本文 →
_ _ _
上記のような理由でTokens Studio for FigmaからVariablesに移行することを決めたわけですが、それに伴ってやったことを紹介します。

1. プラグインを作成してJSONを使ってGitHubとSyncできるようにする

2023年12月20日現在Figmaは公式でGUIによるVariablesのJSONインポートに対応していません。エンタープライズプランに申し込むとREST API経由でのインポートを行えるようですが、スマートバンクのFigmaアカウントはプロフェッショナルプランのため利用できません。

Figma公式によるREST APIを使ってVariablesをGitHubとSyncする解説動画

また、公式でGUIによるインポートに対応していない理由としては、上記のようなビジネス的な理由以外に、現在W3CのDesign Tokens Community Groupが仕様策定中のDesign Tokens Format Modulesでダークモードなどのテーマの扱いの方向性が定まっていないことが考えられます。

github.com

そのため、プロフェッショナルプランでも使えるPlugin API経由でインポートするためのプラグインを独自に開発するしかありません。そこでFriends of Figma Tokyoが主催するFigma プラグイン開発もくもく会に参加し、スマートバンクに最適なVariablesをインポートするためのプラグインを開発することにしました。

完成したPluginをFigmaプラグイン開発もくもく会で発表しました
完成したPluginをFigmaプラグイン開発もくもく会で発表しました

やったこととしては公式が提供しているVariablesをインポート、エクスポートするためのプラグインのサンプルコードを改変し、以下の3つの仕様を追加したことです。

  1. Native modes and theming supportで提案されているフォーマットでライトモード、ダークモードそれぞれのデザイントークンを扱えるようにする
    • 仕様が変わる可能性が高いが、Figma内部の方の提案であり、これが一番当たりは良さそうなので採用した
  2. 公式のサンプルではVariablesを「作成」できるが、「更新」ができないため更新できるようにする
  3. GitHubからインポートできるようにする

1と2に関しては拙著『デザイントークンのつくりかた』にて方法を解説しているのと、3に関しては本記事の範疇を超えるので詳しい解説はしませんが、概ね上記のような対応を行いました。

putchom.square.site

とはいえ、実際に運用してみると、スマートバンクのデザイントークンもそれなりに成熟し、そこまで頻繁に更新があるわけではないので、今となってはインポートに関してはプラグイン経由ではなく手動運用でも良いかなと考えています。(Variablesの仕様や仕組みに詳しくなったのは良かったですが)

上記のような理由でこのプラグインを運用し続けるモチベーションは薄いので、会社を成長させてエンタープライズプランに契約してREST APIを使えるようにするか、Figmaが公式にGUIによるインポートに対応するのを待ちたいと思います。
_ _ _
データ →
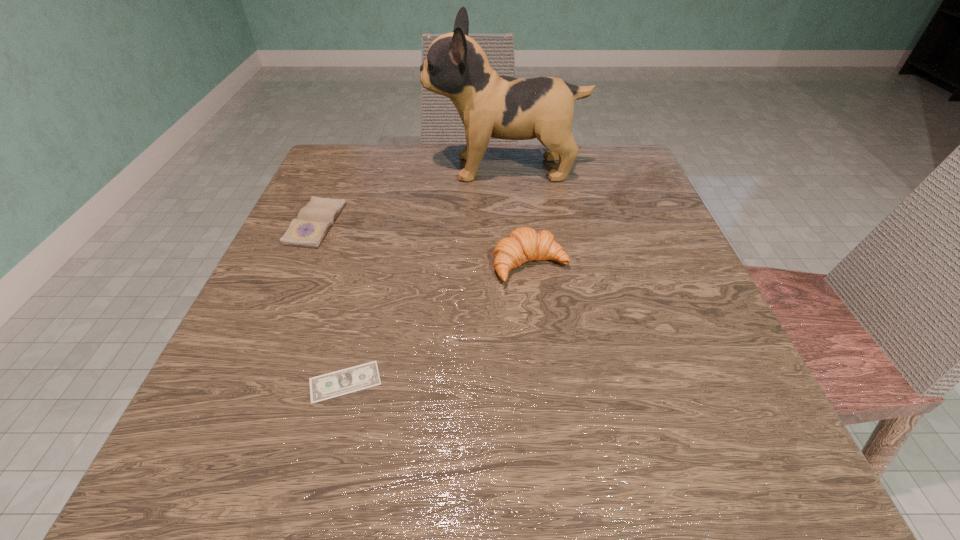
I want to click on free space that satisfies the following two spatial constraints: 1. on the back side of the crescent roll; 2. at the face of the tallest object, so point(518,168).

At what (x,y) coordinates should I click in order to perform the action: click on free space that satisfies the following two spatial constraints: 1. at the face of the puppy; 2. on the left side of the third shortest object. Please return your answer as a coordinate pair (x, y). This screenshot has height=540, width=960. Looking at the image, I should click on (512, 265).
_ _ _
課題 A →
本文では、スマートバンクのFigmaアカウントは何のプランだと書かれていますか。
課題 B →
本文の「Figma公式によるREST」から「Tokens Format Modulesでダークモードなどのテーマの扱いの方向性が定まっていないことが考えられます。」までを、一字も変えずにそのまま繰り返してください。

解答 A →
プロフェッショナルプランです。

解答 B →
Figma公式によるREST APIを使ってVariablesをGitHubとSyncする解説動画

また、公式でGUIによるインポートに対応していない理由としては、上記のようなビジネス的な理由以外に、現在W3CのDesign Tokens Community Groupが仕様策定中のDesign Tokens Format Modulesでダークモードなどのテーマの扱いの方向性が定まっていないことが考えられます。